死亡事故の遺族が加害者側に対して損害賠償請求する(示談交渉する)際に特に注意すべき点は、次の2点です。

  • 不利な過失相殺がなされないようにする
  • 適切な賠償額が算出されているか弁護士に相談する

(1)死亡事故は不利な過失相殺がされやすい

交通事故では、被害の大小を問わず、事故の双方に何かしらの過失があるケースが少なくありません。

たとえば、信号機のない交差点での衝突事故は、双方の前方不注意により事故が発生すると考えられていますし、自転車と自動車の事故でも、夜中に自転車が無灯火運転している場合や、スマホを操作しながら運転していたということもあるかもしれません。
このような双方に過失があるケースでは、それぞれの過失の程度(過失割合)に基づいて、最終的な損害賠償額を調整する必要があります。

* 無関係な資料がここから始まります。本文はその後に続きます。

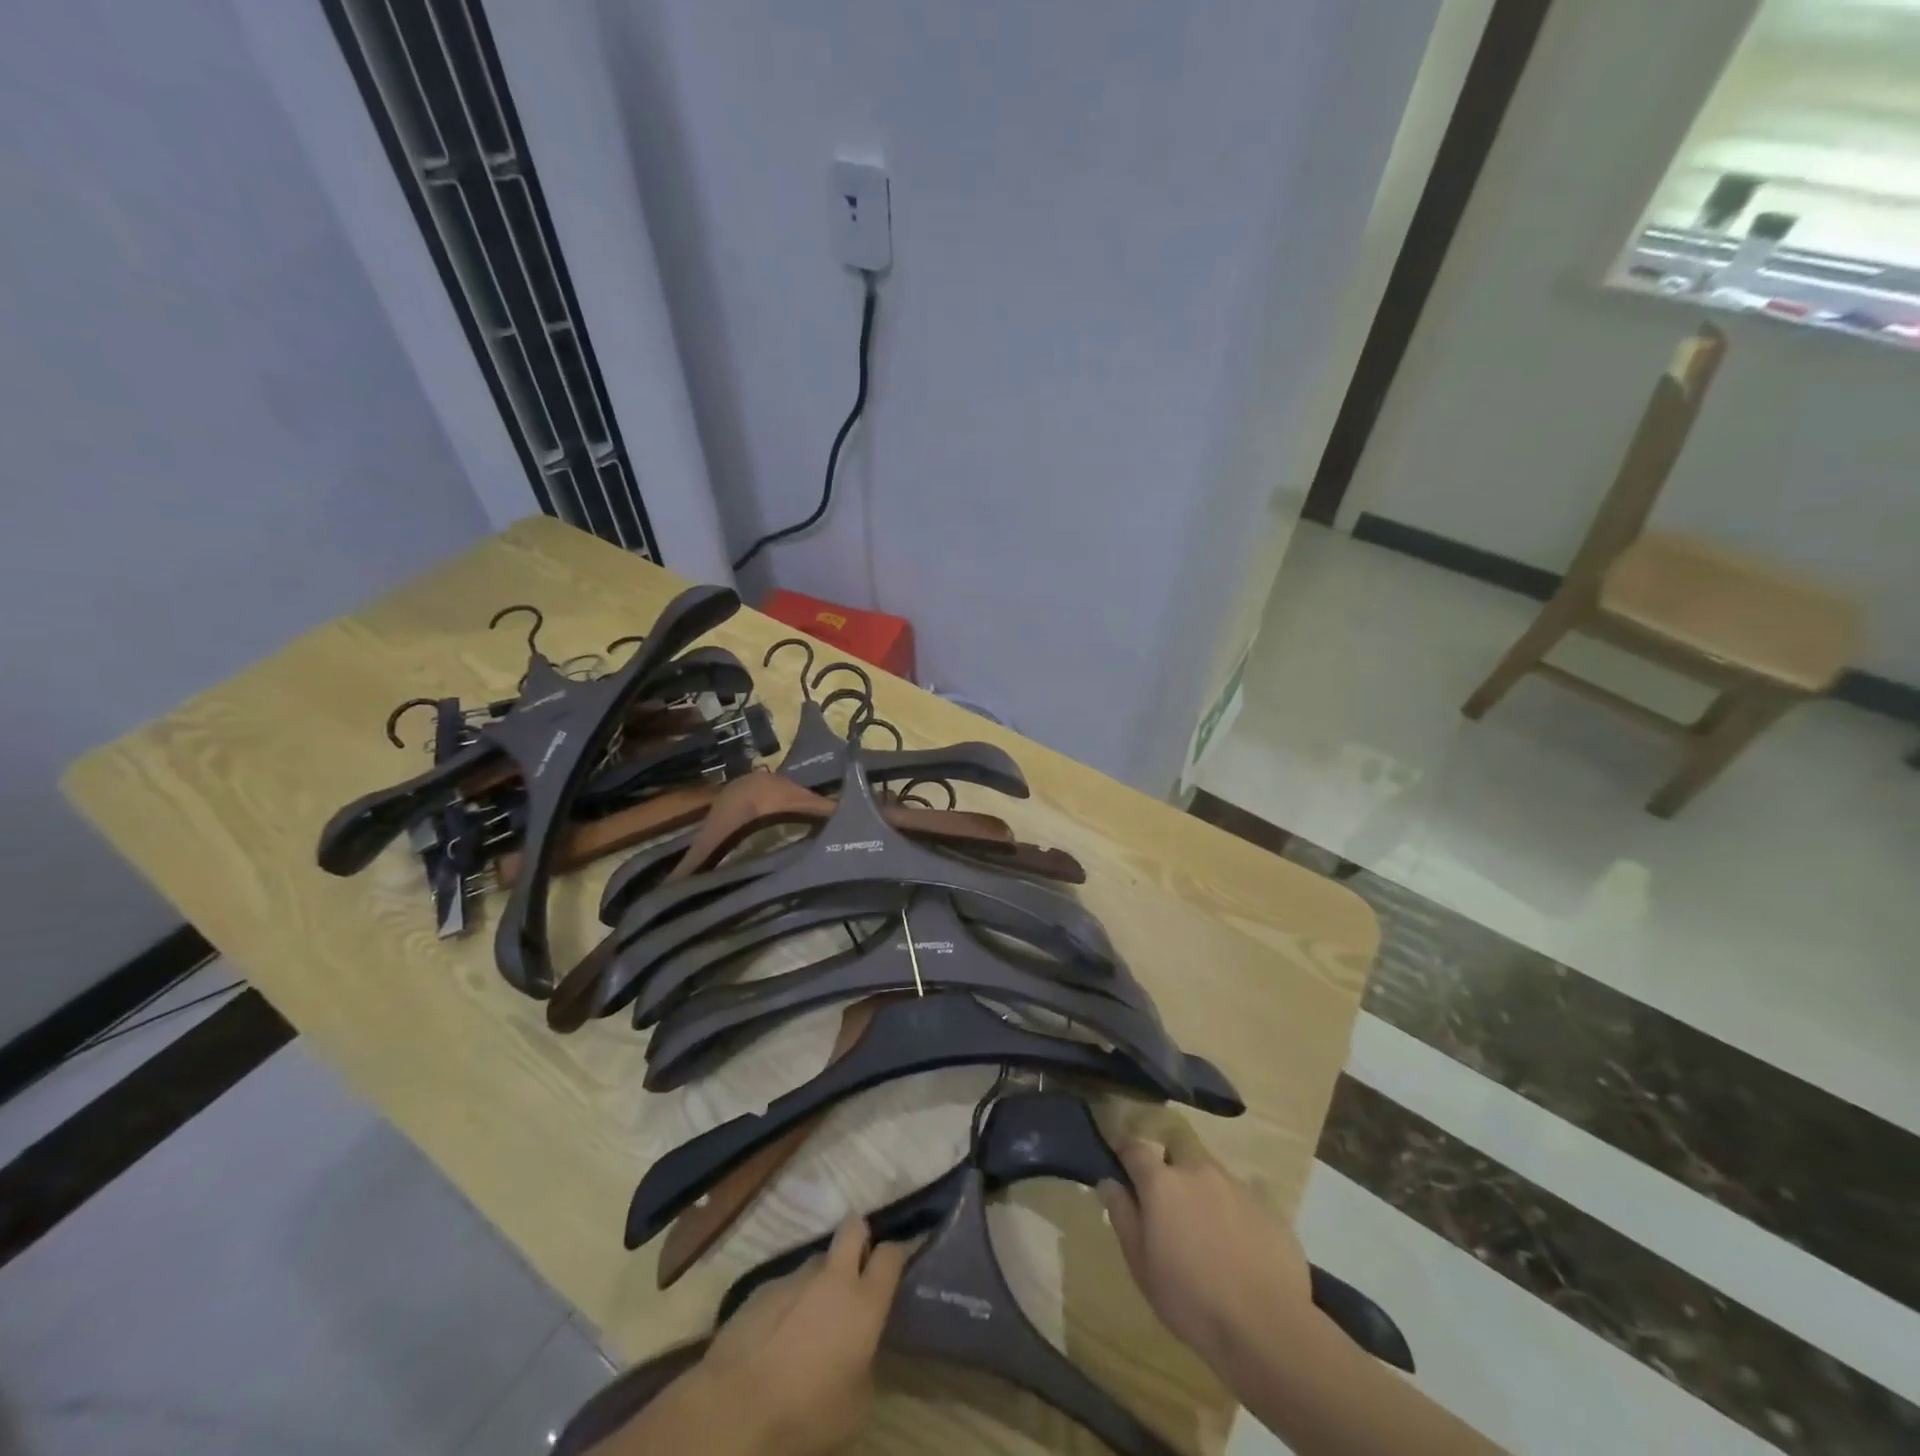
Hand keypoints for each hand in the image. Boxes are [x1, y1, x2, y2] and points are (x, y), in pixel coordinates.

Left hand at [697, 1217, 907, 1455]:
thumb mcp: (856, 1408)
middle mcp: (834, 1277)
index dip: (896, 1255)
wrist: (735, 1408)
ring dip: (820, 1279)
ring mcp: (795, 1277)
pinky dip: (788, 1303)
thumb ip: (867, 1367)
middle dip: (859, 1238)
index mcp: (864, 1302)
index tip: (896, 1266)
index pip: (891, 1254)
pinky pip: (786, 1286)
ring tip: (810, 1318)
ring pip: (817, 1261)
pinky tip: (776, 1337)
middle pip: (854, 1228)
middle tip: (856, 1269)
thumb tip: (861, 1354)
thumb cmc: (806, 1413)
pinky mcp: (763, 1287)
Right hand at [1100, 1123, 1312, 1371]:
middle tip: (1165, 1188)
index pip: (1134, 1147)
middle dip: (1168, 1156)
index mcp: (1162, 1182)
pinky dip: (1232, 1209)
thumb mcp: (1141, 1265)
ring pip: (1211, 1170)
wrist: (1266, 1328)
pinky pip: (1243, 1196)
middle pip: (1178, 1144)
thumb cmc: (1190, 1300)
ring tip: (1204, 1222)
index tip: (1115, 1148)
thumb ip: (1123, 1216)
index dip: (1122, 1145)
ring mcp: (1237, 1186)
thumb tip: (1108, 1181)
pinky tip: (1237, 1240)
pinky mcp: (1268, 1207)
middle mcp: (1198, 1171)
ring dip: (1201, 1185)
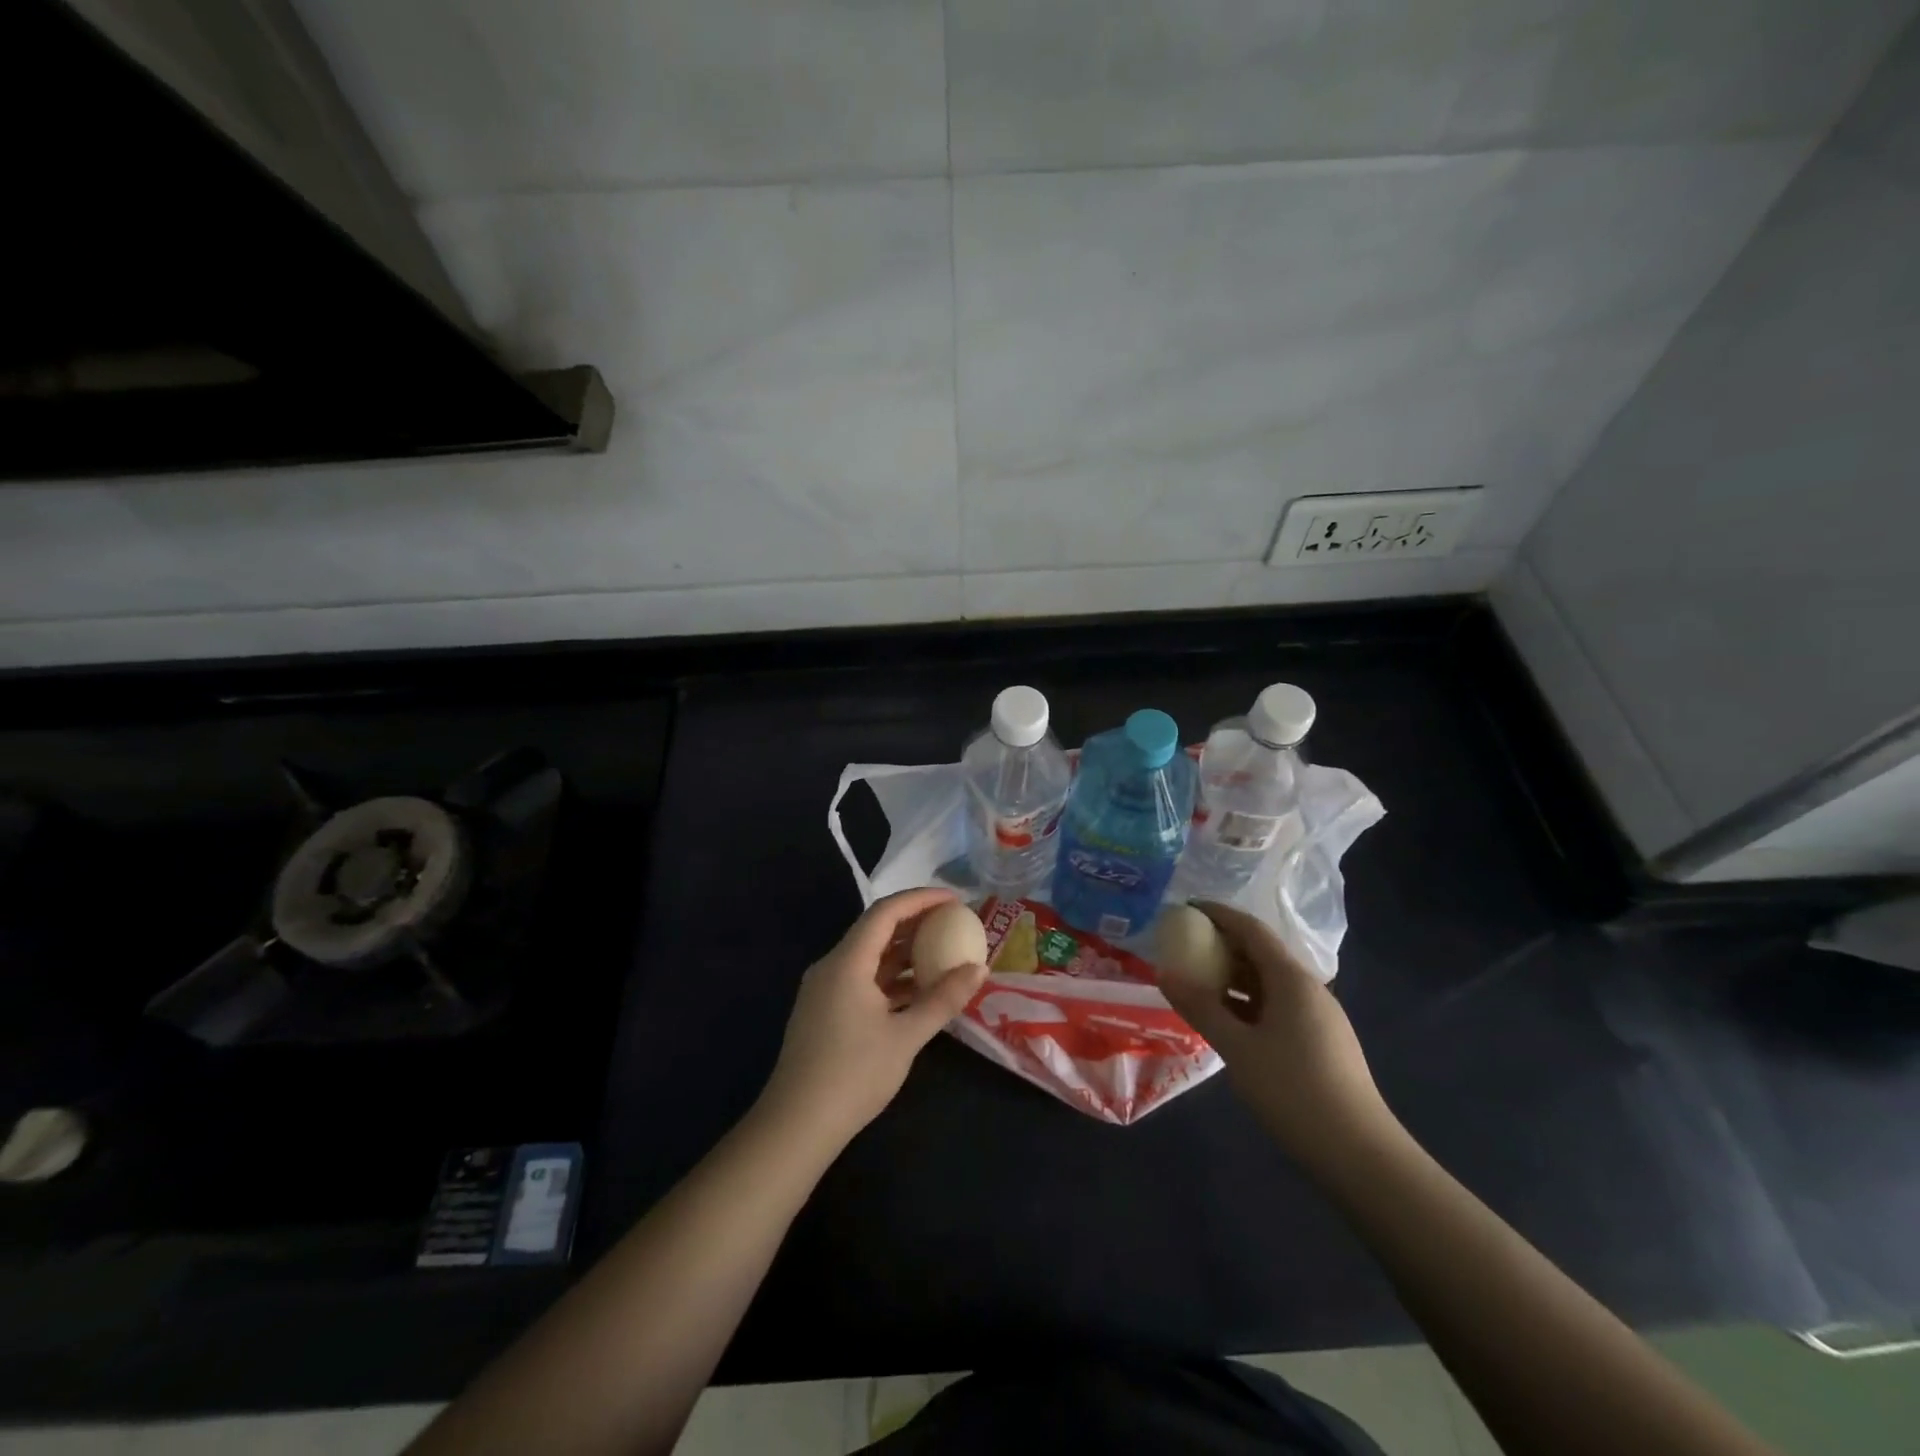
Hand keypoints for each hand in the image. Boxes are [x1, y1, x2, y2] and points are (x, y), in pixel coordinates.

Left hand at [758, 887, 988, 1151]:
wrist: (796, 1126)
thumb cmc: (853, 1075)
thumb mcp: (906, 1036)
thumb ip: (944, 999)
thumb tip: (979, 969)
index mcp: (847, 962)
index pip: (886, 912)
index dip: (922, 899)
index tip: (955, 900)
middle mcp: (832, 966)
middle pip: (876, 929)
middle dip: (916, 922)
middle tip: (953, 923)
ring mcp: (825, 989)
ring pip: (869, 956)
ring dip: (905, 952)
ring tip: (943, 953)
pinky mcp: (824, 1011)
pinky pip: (862, 978)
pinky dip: (891, 977)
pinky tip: (918, 990)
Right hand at [1157, 900, 1398, 1173]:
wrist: (1360, 1155)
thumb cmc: (1294, 1091)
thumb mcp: (1238, 1048)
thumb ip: (1201, 1007)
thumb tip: (1166, 973)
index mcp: (1292, 979)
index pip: (1251, 929)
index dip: (1218, 915)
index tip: (1186, 909)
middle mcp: (1309, 989)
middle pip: (1261, 953)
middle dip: (1223, 946)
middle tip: (1184, 949)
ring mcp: (1319, 1017)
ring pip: (1269, 982)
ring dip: (1234, 978)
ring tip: (1198, 985)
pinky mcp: (1321, 1042)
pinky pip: (1278, 1006)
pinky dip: (1248, 1003)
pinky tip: (1228, 1022)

死亡事故の場合には、遺族側は「交通事故の状況を全く知らない」ということもあるため、加害者側の一方的な認識に基づいて不利な過失割合を押しつけられてしまう可能性があります。
警察が作成する実況見分調書等の記録をきちんと確認することはもちろんのことですが、ケースによっては他の証拠(目撃者の証言)などを用意する必要が生じることもあるでしょう。

なお、実況見分調書の閲覧は、当該交通事故の捜査が終わってからしかすることができません。
死亡事故の場合、加害者が起訴されるのが通常でしょうから、刑事記録の閲覧・謄写は刑事裁判が確定してからということになります。
また閲覧・謄写方法もそれぞれの事件を管轄する検察庁によって異なりますので、交通事故を管轄する警察・検察に問い合わせて確認する必要があります。

(2)適切な賠償額が算出されているか弁護士に相談する

上記のとおり、損害賠償額の算定には複数の基準があり、加害者側の保険会社は基本的に自賠責保険基準に基づいて示談金の提示をしてきます。

しかし、弁護士が介入することで数千万円以上の増額が見込めることもよくありますので、大切なご家族の無念を晴らす意味でも、加害者側の保険会社から示談金の提示があった場合には、いちど弁護士に相談して、その額が適切なものであるかについて確認してもらうべきです。

なお、悪質運転(飲酒運転・酒気帯び運転・ながら運転・あおり運転など)の被害に遭って家族を失った場合では、「加害者を許せない、強く罰して欲しい」という感情を持つこともあるかもしれません。
その場合には、死亡事故の刑事裁判に対して、被害者として関与(意見陳述など)していくこともできますので、その点についても弁護士に相談してみるといいでしょう。
被害者参加制度についてより詳しく知りたい方は以下の関連記事で解説していますので是非ご覧下さい。

4、交通事故で夫や妻を亡くしてしまったらまずは弁護士に相談

弁護士に相談

死亡事故の示談は、「死亡」という極限の損害が発生しており、当然ながら損害額もその分大きくなるので、傷害事故の示談よりも交渉が難航する場合も珍しくありません。

しかし、遺族側は亡くなった家族の葬儀などの対応に追われるだけでなく、相続の手続きなどもありますから、これに加えて示談交渉も行わなければならないとなると、「悲しんでいる余裕すらない」ということもありえます。
そのような状況で、交通事故示談のプロである保険会社や保険会社が委任した弁護士と対等に損害賠償について話し合いを進めることは簡単ではありません。
相手方保険会社との示談交渉が大変、不安と感じた場合にはできるだけ早い段階で弁護士に相談されることをオススメします。
弁護士があなたの味方として適切なアドバイスをしてくれるでしょう。

まとめ

交通事故で大切な夫・妻を亡くしてしまったときには、示談交渉を行うことそれ自体の精神的な負担がかなり大きい場合も多いと思います。
弁護士に依頼をすれば、相手方保険会社とも対等に交渉できるだけでなく、すべてを弁護士に任せることで、亡くなった人の供養に専念することができます。

また「お金がすべて」というわけではありませんが、弁護士に示談を依頼すれば、適切な賠償金の獲得も十分に期待できます。
今後の生活のためにも、いちど弁護士に相談してみましょう。

※この記事は公開日時点の法律を元に執筆しています。